## Work instructions
The number of lines in the entries below holding the word "size" is all that is needed here.

====== Data for review

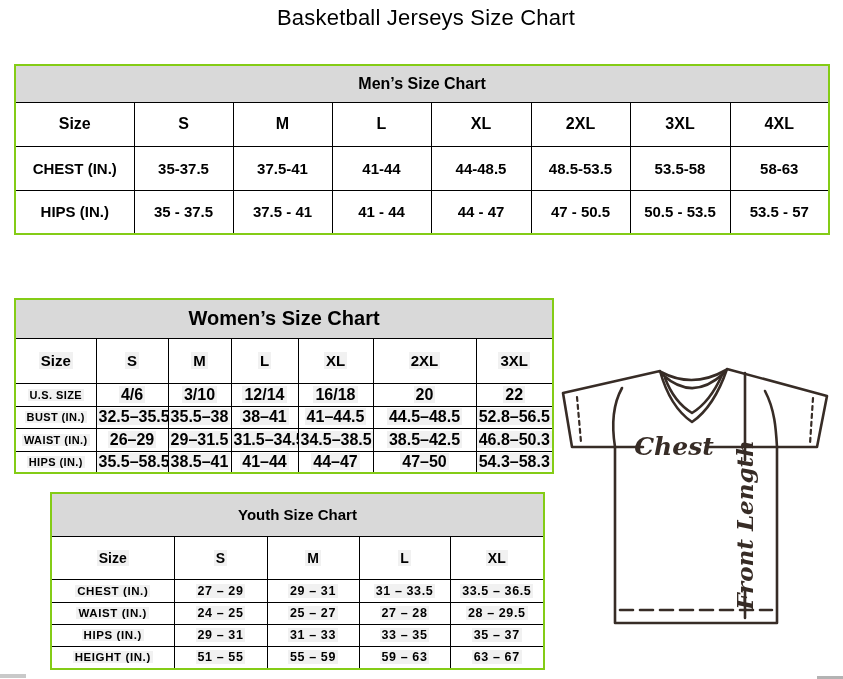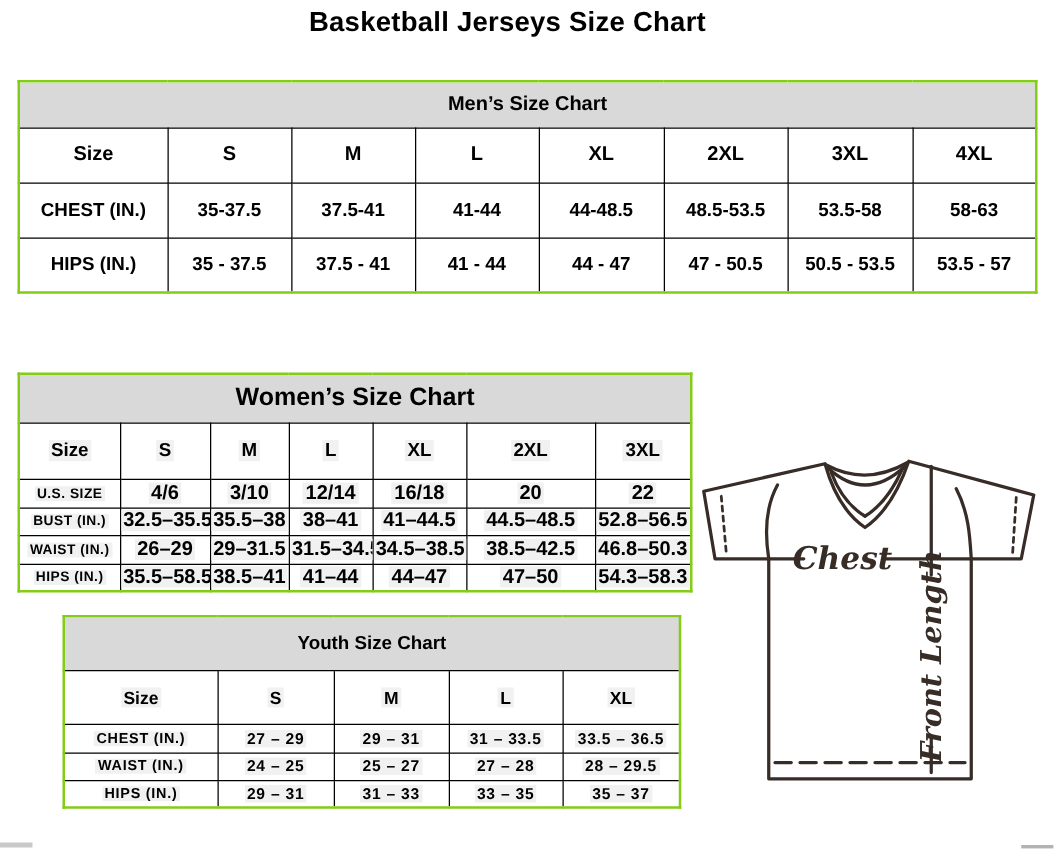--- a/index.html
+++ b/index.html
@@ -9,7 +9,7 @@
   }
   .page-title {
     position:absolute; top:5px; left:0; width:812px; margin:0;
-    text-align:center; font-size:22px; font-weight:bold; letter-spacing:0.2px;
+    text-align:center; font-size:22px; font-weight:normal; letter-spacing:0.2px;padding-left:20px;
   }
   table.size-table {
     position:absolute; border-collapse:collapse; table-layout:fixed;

============

## Exercise answer
3